If you’re young, retirement seems so far away. If you’re older, not so much. Either way, you should have set goals when it comes to your retirement. Afterall, you don’t want to work forever and if you’re not saving now, you just might have to. Even if you can’t contribute too much into a retirement plan, such as an IRA or 401(k), you should contribute something. Here are a few tips to help reaching your retirement goals.
First off is to contribute to an IRA. Anyone can do this as long as you have earned income for the year. This can come from a salary, contracting income or from a business. The maximum you can contribute to an IRA for 2013 is $5,500 plus an additional $1,000 if you are at least age 50. The advantages of an IRA include tax-deferred growth of your contributions, a tax deduction if you qualify and a broad assortment of investment opportunities.
Further, you should set up automatic transfers to fund your IRA. If your financial institution allows it, you can set a schedule for how much and when money is transferred into your IRA. When done automatically, you won’t forget to contribute to the plan. If your IRA holder does not allow this, you may want to find one that does.
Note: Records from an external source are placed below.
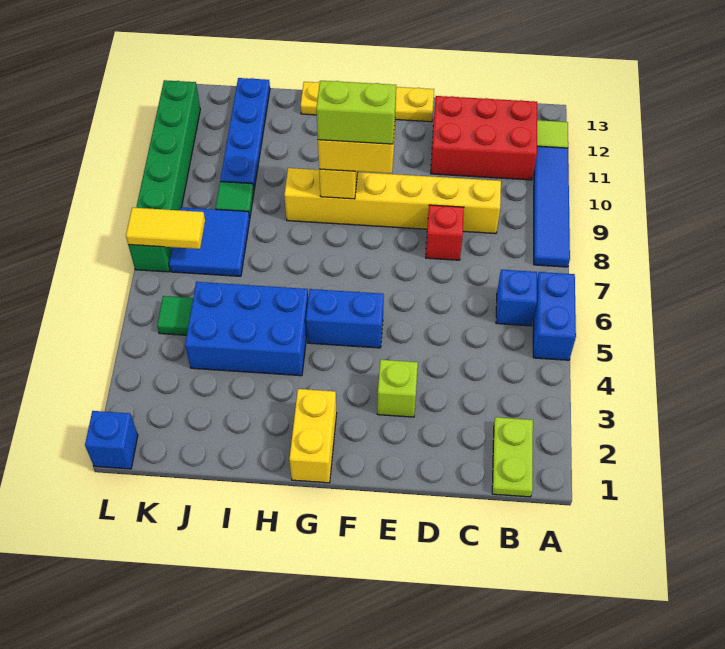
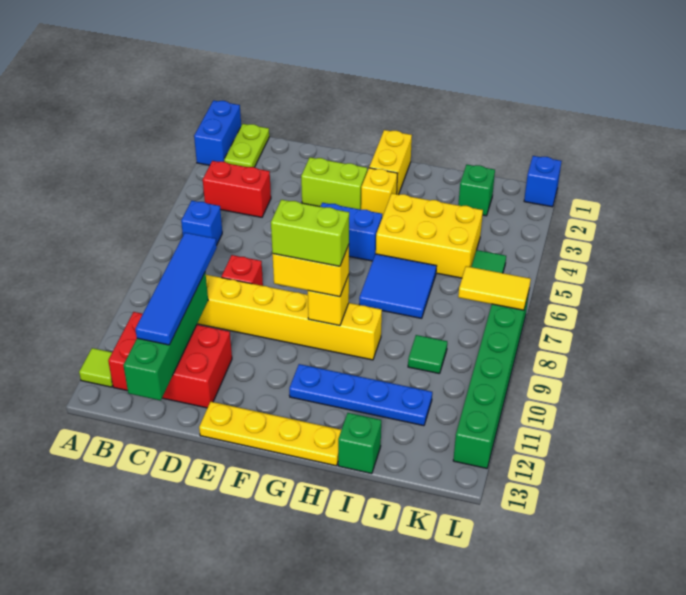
blue 1x2 brick [533,272,576,360] -> blue 1x2 brick moved to [194,100,241,165]
blue 1x4 tile [534,146,570,267] -> blue 1x4 tile moved to [135,233,217,345]
none -> red 1x2 brick [203,161,271,217]
none -> green 1x4 brick [123,273,208,400]
lime 1x1 brick [377,360,418,417] -> lime 1x2 brick [301,157,367,210]
none -> yellow 1x1 brick [361,168,398,217]
blue 2x3 brick [185,282,308,376] -> yellow 2x3 brick [376,193,483,278]
none -> green 1x1 brick [338,413,381,474]
none -> green 1x1 brick [458,165,495,216]
blue 2x2 tile [169,207,250,276] -> blue 2x2 tile moved to [359,254,436,318]
blue 1x4 plate [220,78,270,189] -> blue 1x4 plate turned to [289,364,432,426]

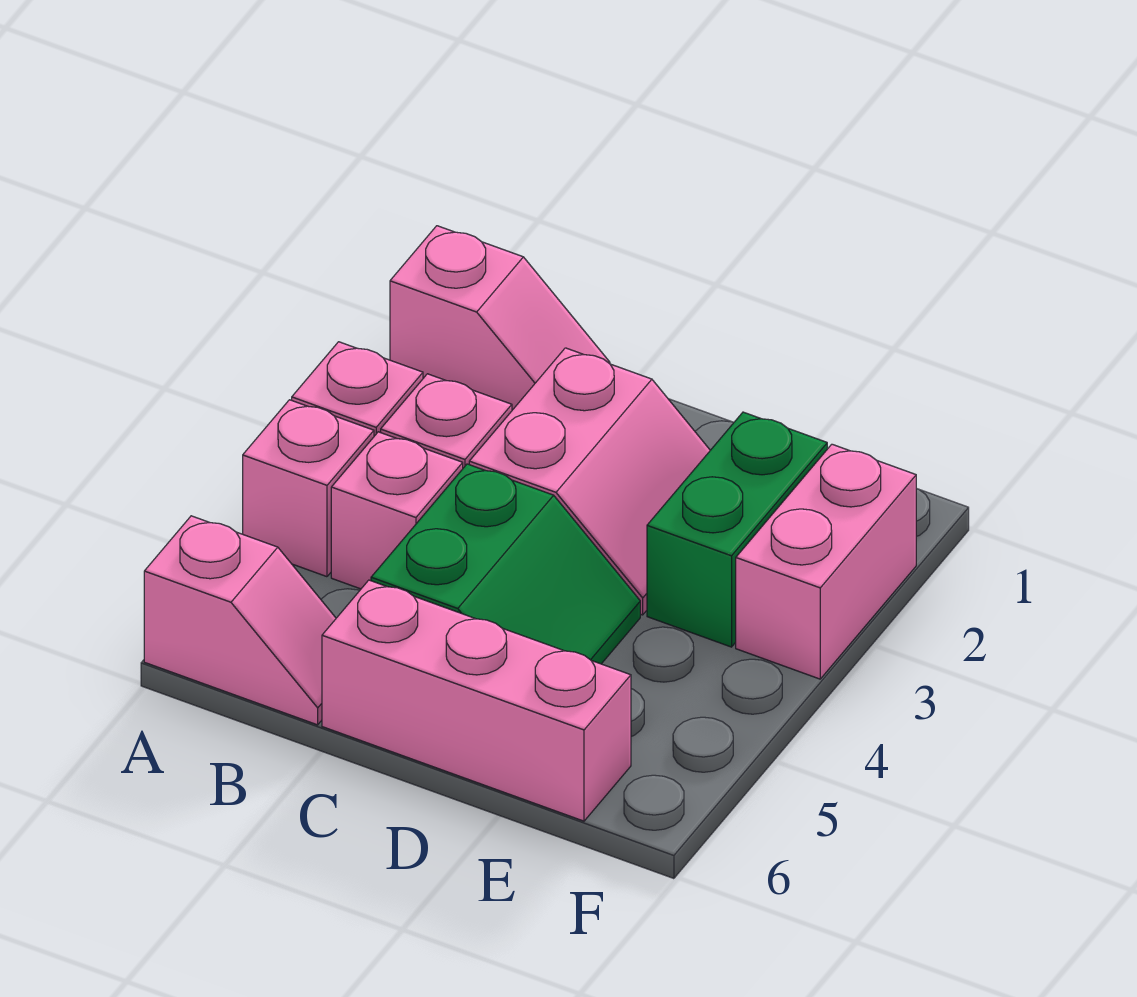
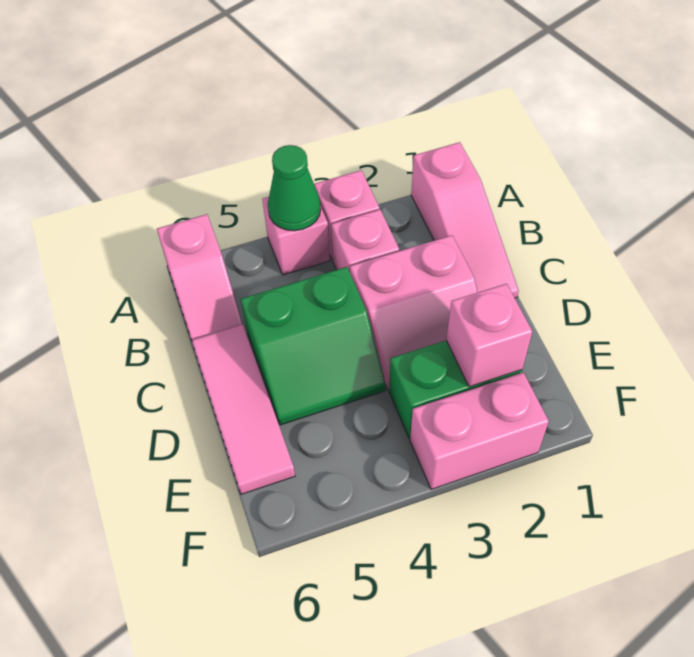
pink 1x2 slope [390,226,610,410] -> pink 1x3 slope [411,142,519,298]
none -> green 1x1 cone [268,145,321,231]
pink 1x1 brick [331,432,463,589] -> pink 1x1 brick moved to [446,284,532,387]
pink 1x3 brick [322,580,631,821] -> pink 1x3 tile [192,324,295,494]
It makes saving that much easier.
Next, you should diversify your savings between tax-deferred, tax-free and taxable accounts. You never know what may or may not happen with taxes down the road so it’s best to not put all your eggs in one basket. As mentioned, traditional IRAs are tax-deferred meaning you don’t pay taxes on your contributions. When you withdraw the money during retirement, you pay the taxes on the principle as well as the earnings. Roth IRAs are tax-free plans. They are funded with after-tax money. The advantage is that all withdrawals are tax-free during retirement. Note that there are income limits for opening a Roth account. If you are above the threshold, you may make nondeductible contributions to a traditional plan and then roll them into a Roth if you so choose.
Roth IRAs offer a great many benefits which include tax-free withdrawals, no required minimum distributions (RMD), easy access to contributions, contribute as long as you want, not matter your age and is a great estate planning tool. Check out our recent articles on Roth IRAs here.
It’s also important to know what will happen in the case of your death. You should always keep your designated beneficiaries up to date with all your retirement plans. This is especially true if you go through a major life change such as marriage, divorce or childbirth. Note that your beneficiary designations will supersede what’s in your will.
Rebalance, rebalance, rebalance! We cannot stress this enough. Your investment strategy determines your asset allocation strategy. This is based on many factors including age, retirement goals and risk tolerance. As these (and other factors) change, so should your asset allocation. One factor that is out of your control is the markets’ ups and downs. Your asset allocation shifts based on their market performance which can unbalance your investments. It’s important to rebalance them from time to time to make sure you’re not taking on too much (or too little) risk.
Lastly, you should look to consolidate your retirement plans. Most people will go through several jobs before finding the right fit. If so, you probably have old 401(k) plans that you might not be following closely or may not be invested the way you want it to be at this stage of your life. It’s best to take those old plans and merge them into one plan that you watch regularly. That way, your investments will be working together to provide you the best chance at a successful retirement.